EXERCISE - Set down the lines of the data exactly, starting at the first and stopping after the line containing "- notebook [131,885,283,961]".

----

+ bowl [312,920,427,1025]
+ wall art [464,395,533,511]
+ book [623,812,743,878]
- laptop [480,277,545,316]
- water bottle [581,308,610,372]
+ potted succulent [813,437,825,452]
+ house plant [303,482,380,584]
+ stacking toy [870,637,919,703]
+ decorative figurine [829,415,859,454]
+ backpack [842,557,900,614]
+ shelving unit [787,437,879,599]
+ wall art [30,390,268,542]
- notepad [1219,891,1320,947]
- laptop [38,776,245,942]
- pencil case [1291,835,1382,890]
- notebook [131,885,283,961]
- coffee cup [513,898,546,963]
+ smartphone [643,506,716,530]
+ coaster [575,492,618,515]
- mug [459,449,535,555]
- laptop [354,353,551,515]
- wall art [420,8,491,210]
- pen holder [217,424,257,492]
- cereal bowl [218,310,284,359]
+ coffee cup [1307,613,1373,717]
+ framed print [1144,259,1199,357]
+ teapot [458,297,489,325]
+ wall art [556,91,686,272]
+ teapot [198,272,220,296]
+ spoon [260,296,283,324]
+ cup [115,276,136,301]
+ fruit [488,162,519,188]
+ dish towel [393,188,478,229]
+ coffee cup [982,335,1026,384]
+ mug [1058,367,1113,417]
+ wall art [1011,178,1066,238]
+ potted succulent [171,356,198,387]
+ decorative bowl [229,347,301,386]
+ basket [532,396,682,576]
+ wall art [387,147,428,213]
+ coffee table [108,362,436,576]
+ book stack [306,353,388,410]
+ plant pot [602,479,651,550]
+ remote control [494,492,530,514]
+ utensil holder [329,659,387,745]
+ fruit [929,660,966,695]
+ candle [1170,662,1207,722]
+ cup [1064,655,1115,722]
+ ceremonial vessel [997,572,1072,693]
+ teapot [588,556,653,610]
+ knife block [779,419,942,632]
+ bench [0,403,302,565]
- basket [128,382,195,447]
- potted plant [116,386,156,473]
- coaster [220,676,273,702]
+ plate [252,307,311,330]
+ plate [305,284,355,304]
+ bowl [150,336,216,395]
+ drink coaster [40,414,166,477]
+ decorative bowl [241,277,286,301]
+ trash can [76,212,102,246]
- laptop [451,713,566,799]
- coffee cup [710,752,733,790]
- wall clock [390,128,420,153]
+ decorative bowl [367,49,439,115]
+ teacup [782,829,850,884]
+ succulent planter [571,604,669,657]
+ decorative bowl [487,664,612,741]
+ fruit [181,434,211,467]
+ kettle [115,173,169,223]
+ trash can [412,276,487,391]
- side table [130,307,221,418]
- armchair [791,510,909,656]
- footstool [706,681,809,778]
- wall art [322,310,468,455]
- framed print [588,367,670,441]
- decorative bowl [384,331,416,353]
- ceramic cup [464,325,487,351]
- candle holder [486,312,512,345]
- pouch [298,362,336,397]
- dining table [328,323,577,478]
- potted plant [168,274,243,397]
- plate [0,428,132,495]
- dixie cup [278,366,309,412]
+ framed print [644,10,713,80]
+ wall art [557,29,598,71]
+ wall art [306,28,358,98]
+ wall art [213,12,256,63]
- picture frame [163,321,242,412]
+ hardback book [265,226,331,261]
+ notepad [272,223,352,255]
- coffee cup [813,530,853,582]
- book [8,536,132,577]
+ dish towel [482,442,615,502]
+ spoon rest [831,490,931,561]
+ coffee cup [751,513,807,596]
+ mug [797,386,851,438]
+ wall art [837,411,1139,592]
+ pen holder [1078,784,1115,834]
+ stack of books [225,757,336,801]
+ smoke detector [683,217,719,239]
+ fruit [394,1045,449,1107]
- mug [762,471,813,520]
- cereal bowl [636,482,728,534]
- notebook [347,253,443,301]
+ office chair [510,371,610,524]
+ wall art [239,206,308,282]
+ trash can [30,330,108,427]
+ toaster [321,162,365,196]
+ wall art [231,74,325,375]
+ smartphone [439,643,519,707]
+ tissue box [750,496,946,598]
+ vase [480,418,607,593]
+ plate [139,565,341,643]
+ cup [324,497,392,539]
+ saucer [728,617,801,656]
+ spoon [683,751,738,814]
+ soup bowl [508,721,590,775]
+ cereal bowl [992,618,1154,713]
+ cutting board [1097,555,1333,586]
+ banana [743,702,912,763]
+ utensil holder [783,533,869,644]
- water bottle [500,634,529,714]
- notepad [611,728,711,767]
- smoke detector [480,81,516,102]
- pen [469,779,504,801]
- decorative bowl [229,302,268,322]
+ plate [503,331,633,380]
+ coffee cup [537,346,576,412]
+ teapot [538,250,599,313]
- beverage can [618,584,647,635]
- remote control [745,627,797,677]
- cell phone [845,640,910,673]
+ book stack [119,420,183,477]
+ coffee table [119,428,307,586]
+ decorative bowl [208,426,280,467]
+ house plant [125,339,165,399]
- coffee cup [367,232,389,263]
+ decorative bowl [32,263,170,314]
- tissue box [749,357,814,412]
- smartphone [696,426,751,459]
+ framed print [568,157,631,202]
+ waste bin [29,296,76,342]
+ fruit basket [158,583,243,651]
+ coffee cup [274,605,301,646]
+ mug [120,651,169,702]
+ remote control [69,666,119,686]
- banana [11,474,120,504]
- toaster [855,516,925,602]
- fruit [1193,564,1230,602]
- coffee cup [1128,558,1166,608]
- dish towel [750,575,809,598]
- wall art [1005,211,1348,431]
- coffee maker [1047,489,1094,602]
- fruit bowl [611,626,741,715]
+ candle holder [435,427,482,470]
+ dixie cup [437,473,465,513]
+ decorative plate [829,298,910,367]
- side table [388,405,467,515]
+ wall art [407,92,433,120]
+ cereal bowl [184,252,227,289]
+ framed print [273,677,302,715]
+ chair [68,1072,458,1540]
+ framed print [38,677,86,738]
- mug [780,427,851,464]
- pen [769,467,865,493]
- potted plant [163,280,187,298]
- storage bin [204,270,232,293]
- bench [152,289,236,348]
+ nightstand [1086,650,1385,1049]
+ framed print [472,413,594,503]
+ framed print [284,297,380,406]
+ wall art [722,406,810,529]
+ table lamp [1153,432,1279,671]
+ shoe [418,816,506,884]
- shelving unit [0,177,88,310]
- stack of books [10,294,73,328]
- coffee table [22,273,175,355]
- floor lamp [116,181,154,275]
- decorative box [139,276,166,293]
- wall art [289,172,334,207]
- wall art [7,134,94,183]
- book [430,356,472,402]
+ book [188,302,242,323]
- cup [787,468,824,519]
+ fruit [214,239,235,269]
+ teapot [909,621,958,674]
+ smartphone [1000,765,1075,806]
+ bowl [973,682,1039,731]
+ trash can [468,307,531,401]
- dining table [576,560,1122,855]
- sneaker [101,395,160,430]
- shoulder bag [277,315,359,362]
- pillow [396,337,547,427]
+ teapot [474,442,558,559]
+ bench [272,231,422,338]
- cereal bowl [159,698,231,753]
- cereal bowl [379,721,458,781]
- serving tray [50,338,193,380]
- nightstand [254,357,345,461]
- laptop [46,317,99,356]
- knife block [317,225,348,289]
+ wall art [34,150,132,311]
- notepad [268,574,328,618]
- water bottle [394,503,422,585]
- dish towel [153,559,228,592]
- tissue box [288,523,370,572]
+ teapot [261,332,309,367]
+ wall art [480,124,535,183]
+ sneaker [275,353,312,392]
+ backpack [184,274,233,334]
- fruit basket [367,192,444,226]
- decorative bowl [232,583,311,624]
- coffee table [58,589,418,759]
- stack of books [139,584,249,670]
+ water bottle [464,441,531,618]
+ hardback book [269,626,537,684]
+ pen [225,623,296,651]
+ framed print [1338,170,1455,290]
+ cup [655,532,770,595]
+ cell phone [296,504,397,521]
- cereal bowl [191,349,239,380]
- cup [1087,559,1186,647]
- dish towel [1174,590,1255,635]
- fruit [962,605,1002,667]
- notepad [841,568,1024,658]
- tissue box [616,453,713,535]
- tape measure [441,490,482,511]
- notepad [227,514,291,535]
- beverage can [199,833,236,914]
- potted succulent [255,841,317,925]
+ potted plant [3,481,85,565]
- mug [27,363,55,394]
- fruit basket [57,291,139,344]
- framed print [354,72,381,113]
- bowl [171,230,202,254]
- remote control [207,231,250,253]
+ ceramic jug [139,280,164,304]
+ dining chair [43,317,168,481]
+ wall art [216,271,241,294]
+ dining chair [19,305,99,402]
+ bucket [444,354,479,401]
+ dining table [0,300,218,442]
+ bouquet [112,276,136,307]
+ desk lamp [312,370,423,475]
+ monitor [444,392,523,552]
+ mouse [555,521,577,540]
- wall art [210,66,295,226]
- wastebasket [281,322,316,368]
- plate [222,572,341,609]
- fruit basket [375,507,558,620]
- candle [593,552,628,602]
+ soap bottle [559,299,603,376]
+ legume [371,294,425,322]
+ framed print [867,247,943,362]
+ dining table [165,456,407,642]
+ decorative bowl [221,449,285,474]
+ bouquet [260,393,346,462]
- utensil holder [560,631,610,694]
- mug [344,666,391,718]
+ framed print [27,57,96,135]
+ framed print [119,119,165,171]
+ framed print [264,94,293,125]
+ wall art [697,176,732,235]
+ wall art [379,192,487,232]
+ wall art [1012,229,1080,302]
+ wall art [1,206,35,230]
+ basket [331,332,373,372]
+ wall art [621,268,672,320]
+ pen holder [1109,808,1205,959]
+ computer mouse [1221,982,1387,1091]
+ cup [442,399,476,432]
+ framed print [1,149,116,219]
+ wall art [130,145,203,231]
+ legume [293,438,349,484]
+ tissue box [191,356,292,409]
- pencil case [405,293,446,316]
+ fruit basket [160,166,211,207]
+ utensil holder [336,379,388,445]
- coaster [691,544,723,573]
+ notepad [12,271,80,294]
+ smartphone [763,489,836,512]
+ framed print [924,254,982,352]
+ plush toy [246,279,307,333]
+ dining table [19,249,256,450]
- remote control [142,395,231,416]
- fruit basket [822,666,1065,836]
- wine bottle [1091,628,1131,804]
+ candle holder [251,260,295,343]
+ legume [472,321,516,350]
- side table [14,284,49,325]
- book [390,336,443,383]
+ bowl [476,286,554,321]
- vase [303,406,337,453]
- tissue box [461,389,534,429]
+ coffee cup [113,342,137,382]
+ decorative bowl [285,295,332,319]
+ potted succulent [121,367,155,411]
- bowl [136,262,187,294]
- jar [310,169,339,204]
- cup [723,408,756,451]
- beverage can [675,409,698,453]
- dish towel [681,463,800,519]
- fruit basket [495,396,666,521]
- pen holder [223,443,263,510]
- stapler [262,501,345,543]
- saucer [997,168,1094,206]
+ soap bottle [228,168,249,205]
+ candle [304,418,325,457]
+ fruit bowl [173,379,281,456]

----

RESULT -
+ bowl [312,920,427,1025]
+ wall art [464,395,533,511]
+ book [623,812,743,878]
- laptop [480,277,545,316]
- water bottle [581,308,610,372]
+ potted succulent [813,437,825,452]
+ house plant [303,482,380,584]
+ stacking toy [870,637,919,703]
+ decorative figurine [829,415,859,454]
+ backpack [842,557,900,614]
+ shelving unit [787,437,879,599]
+ wall art [30,390,268,542]
- notepad [1219,891,1320,947]
- laptop [38,776,245,942]
- pencil case [1291,835,1382,890]
- notebook [131,885,283,961]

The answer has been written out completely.